Another concern is whether the linked group is representative of the overall study and the population under consideration. With respect to cardiovascular health, the included women have a somewhat more favorable risk profile (lower BMI and blood pressure) than those not included, although absolute differences were not large. As higher cardiovascular risk may be associated with lower fertility (Jacobs et al. 2016)(Wang et al., under review), it is likely that part of this difference is due to unlinked women who genuinely did not have any births. In other cases, this may lead to a less generalizable population for analysis, and perhaps a lower-risk population and lower-power study design. Particularly high-risk women may be under-represented, possibly leading to an underestimate of the effect estimate (if those with worse cardiovascular health and higher risk of complications were preferentially omitted). Second, the less mobile the population and more recent the births, the greater chance of linkage. If mobility is correlated with the outcome under study (or, more likely, with a related socioeconomic factor), then the linked data is likely to be biased. Finally, any linked data are only as good as those included in the birth certificate, which varies by the datapoint being examined—birthweight and gestational age are generally well-recorded, while pregnancy complications like anemia may not be (Vinikoor et al. 2010).

Increasingly, maternal and child health is being related to health in fields other than reproductive health.
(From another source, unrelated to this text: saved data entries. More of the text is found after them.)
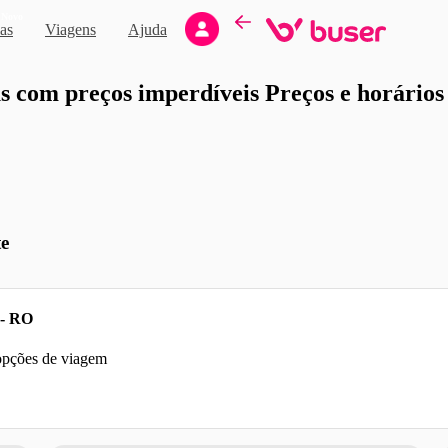
Novo
as
Viagens
Ajuda
moção
 com preços imperdíveis Preços e horários d
te
 - RO
 opções de viagem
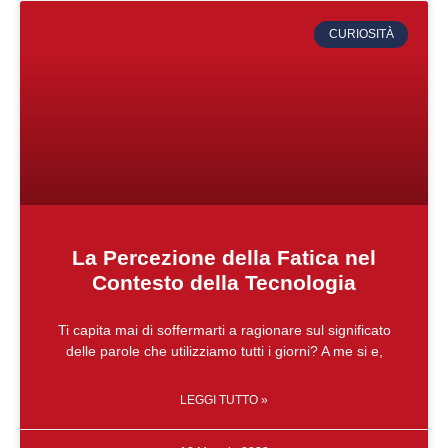
CURIOSITÀ
La Percezione della Fatica nel
Contesto della Tecnologia
Ti capita mai di soffermarti a ragionare sul significato
delle parole che utilizziamo tutti i giorni? A me si e,
LEGGI TUTTO »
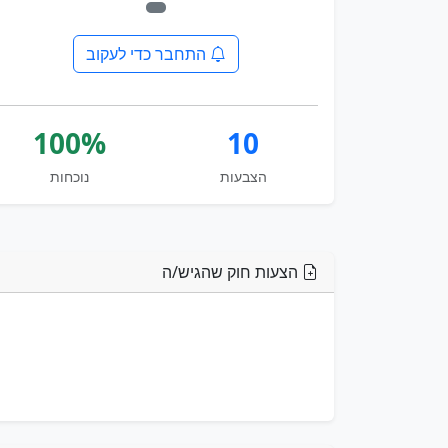
התחבר כדי לעקוב
100%
10
הצבעות
נוכחות
הצעות חוק שהגיש/ה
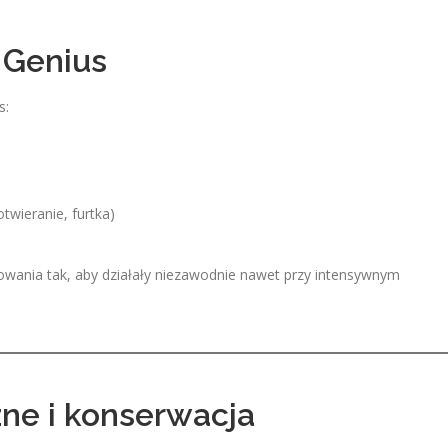
 Genius
s:
twieranie, furtka)
owania tak, aby działały niezawodnie nawet przy intensywnym
ne i konserwacja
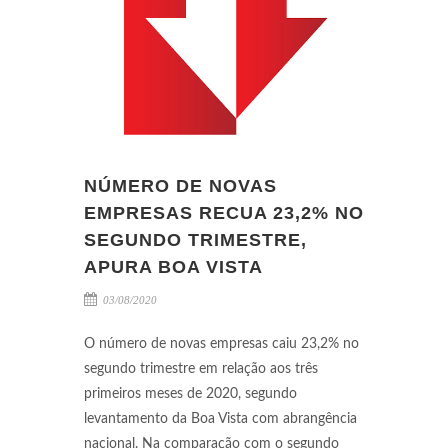
NÚMERO DE NOVAS
EMPRESAS RECUA 23,2% NO
SEGUNDO TRIMESTRE,
APURA BOA VISTA
03/08/2020
O número de novas empresas caiu 23,2% no
segundo trimestre em relação aos três
primeiros meses de 2020, segundo
levantamento da Boa Vista com abrangência
nacional. Na comparação com o segundo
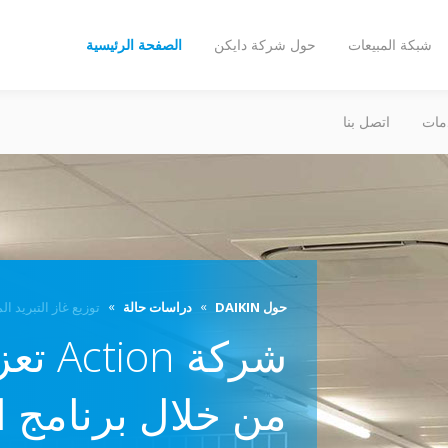
شبكة المبيعات
حول شركة دايكن
الصفحة الرئيسية
مات
اتصل بنا
حول DAIKIN
دراسات حالة
توزيع غاز التبريد المست
شركة n
من خلال برنامج ا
This analysis indicates the possibility of combining data collected for other purposes with routinely-collected data, for a better understanding of life course influences on pregnancy. In future research, we will explore the correlations between reproductive histories collected through interviews and the vital statistics data, as well as the relative feasibility of the two types of data collection. The extensive longitudinal exposure information collected by the BHS combined with birth data create a rich source of data for perinatal, cardiovascular, and transgenerational health research.